What does it mean to rend your heart and not your garments? In the Old Testament, we often see the act of tearing one's clothes as a display of horror and sorrow over sin. The person humbles himself and pleads for God's mercy with this act of tearing his garments as an outward sign of his grief. The word "rend" is often used to express this act, as it literally means "to tear apart". They "rend" their garments. Here in the book of Joel, the prophet calls the people to rend their hearts and not their garments.
Anyone can go through these outward motions to signal repentance. You can wince and twist your face and tear your garments. You can wail and cry and make a big show of it. But while these outward actions are performed, it is entirely possible for your heart to be far from contrite. The Lord is not after these outward actions. He desires genuine repentance of the heart. There is no use tearing your garments if your heart is not broken over your sin. You can go through with the spectacle of rending your garments and then go on your way sinning. You can go through the motions but have no genuine heart change. So when Joel calls the people to rend their hearts and not their garments, he is calling them to focus inward on the state of their hearts and to have genuine repentance, not just the outward appearance of repentance.
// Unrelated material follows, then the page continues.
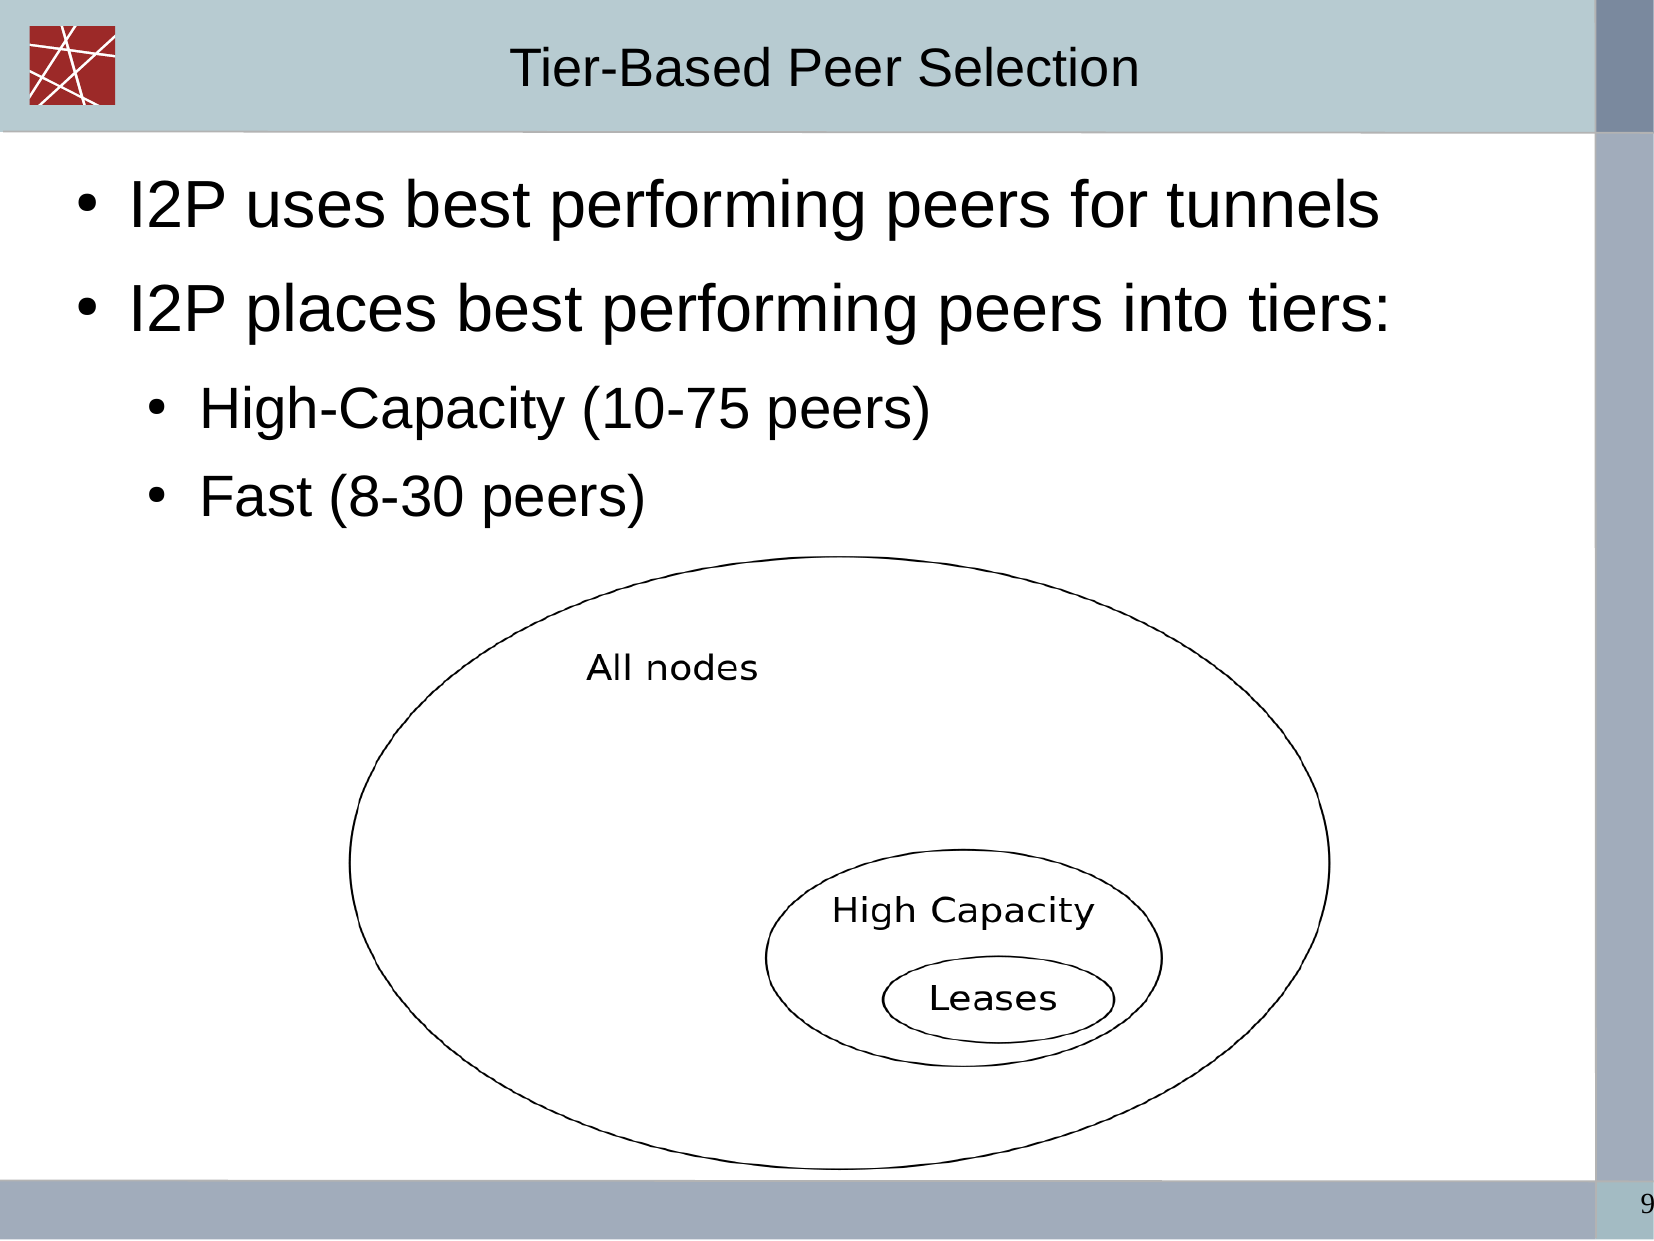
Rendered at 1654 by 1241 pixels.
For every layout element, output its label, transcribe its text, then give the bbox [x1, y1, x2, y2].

picture [341, 546, 1336, 1174]
list I2P uses best performing peers for tunnels I2P places best performing peers into tiers: High-Capacity (10-75 peers) Fast (8-30 peers) [57, 166, 1546, 971]
title Tier-Based Peer Selection [81, 9, 1570, 126]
So what kind of repentance is the Lord after? What is genuine repentance?
Genuine repentance results in a change: a turn away from sin and toward righteousness. To repent is to turn around and go in another direction. It is to agree with God about your sin, that it is an affront to a holy God and destructive for your life, and to then choose to leave that sin behind in favor of God's will for you and your life.
Ask God today what you need to repent of. Ask Him to break your heart over your sin and not to be complacent about it. Rend your heart and be broken over your sin. It is good for the people of God to be broken over our sin because the Lord does not leave us there, as we will discuss tomorrow. While uncomfortable, it is a benefit to the believer to spend some time feeling the weight of our sin and being genuinely broken over it so that our repentance is also genuine as we recognize sin for what it truly is.